(Records)
*-*-*
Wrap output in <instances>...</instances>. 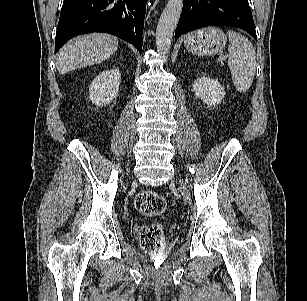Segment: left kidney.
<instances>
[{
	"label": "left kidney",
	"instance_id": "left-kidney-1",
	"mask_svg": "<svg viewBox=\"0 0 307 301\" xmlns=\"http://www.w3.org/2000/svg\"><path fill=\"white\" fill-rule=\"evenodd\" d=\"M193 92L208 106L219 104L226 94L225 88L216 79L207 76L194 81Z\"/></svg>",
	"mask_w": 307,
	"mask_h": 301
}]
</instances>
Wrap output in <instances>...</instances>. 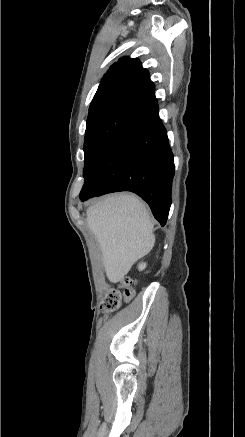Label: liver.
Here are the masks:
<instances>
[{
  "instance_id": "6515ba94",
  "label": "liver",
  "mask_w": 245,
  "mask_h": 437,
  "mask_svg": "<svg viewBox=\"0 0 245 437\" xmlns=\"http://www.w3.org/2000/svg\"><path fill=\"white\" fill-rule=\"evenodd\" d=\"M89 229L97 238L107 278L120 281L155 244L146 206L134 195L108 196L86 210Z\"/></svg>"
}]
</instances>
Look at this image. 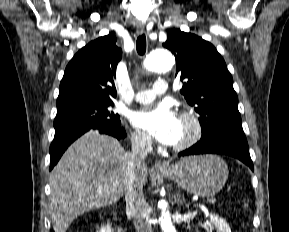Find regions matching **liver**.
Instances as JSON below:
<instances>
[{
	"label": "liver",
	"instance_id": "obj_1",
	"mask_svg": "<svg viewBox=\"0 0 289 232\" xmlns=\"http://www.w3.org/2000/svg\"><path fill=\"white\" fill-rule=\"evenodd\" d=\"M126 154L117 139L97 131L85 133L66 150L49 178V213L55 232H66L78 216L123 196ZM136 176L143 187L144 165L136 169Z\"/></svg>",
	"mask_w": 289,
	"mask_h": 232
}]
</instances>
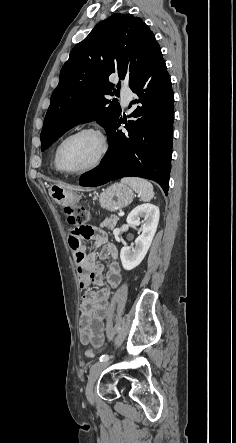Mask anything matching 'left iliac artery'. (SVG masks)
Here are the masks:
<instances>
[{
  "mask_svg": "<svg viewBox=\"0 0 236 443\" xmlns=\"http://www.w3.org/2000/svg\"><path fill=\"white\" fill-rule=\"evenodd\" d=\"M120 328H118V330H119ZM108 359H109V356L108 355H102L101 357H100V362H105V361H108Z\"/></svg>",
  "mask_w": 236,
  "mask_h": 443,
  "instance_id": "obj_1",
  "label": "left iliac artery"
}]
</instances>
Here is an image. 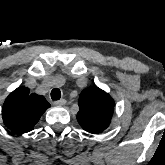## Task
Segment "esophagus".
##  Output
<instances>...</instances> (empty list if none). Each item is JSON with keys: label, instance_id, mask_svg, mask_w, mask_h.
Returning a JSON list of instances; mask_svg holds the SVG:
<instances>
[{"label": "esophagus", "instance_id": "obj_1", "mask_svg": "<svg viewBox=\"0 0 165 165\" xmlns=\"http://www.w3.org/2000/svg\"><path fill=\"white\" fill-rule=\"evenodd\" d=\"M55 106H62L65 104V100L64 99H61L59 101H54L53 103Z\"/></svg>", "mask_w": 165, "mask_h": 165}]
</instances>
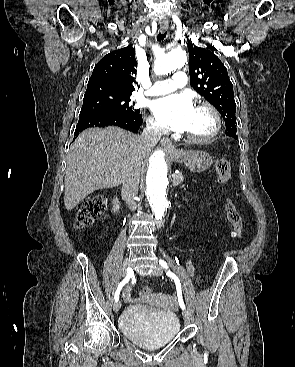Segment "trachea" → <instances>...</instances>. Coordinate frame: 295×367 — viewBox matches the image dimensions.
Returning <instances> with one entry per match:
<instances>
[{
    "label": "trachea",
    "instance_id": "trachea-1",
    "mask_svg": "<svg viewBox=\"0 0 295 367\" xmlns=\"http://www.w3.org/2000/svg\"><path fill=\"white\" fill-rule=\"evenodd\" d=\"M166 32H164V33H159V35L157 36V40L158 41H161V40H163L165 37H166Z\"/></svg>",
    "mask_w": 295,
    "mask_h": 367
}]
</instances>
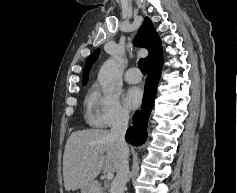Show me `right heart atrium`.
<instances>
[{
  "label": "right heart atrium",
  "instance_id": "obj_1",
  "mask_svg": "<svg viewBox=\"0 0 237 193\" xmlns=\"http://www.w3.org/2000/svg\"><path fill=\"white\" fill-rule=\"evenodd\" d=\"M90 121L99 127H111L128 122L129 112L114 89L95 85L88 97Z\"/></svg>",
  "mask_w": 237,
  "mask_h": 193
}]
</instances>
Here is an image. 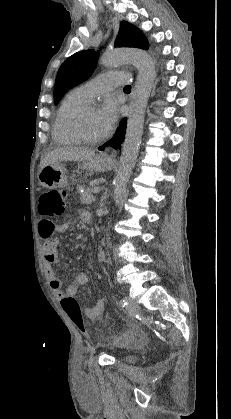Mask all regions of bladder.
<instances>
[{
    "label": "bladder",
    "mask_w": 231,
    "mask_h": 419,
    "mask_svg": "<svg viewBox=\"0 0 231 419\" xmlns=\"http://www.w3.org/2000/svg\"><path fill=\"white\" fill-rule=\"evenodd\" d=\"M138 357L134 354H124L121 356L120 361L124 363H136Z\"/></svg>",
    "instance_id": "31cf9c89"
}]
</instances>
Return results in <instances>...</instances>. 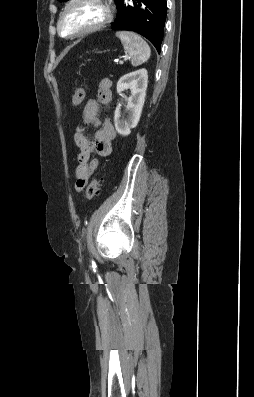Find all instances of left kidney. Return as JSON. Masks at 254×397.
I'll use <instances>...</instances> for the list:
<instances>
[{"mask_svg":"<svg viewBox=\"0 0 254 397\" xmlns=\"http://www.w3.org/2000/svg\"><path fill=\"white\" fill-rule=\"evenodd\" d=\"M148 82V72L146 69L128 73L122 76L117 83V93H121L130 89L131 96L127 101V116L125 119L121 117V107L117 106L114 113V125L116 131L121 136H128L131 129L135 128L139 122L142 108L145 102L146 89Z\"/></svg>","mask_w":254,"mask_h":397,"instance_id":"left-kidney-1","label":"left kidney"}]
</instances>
*-*-*
• _Exercise description_: How many lines in the records above contain the word "list"? Reply with the number only.

• _Task result_: 3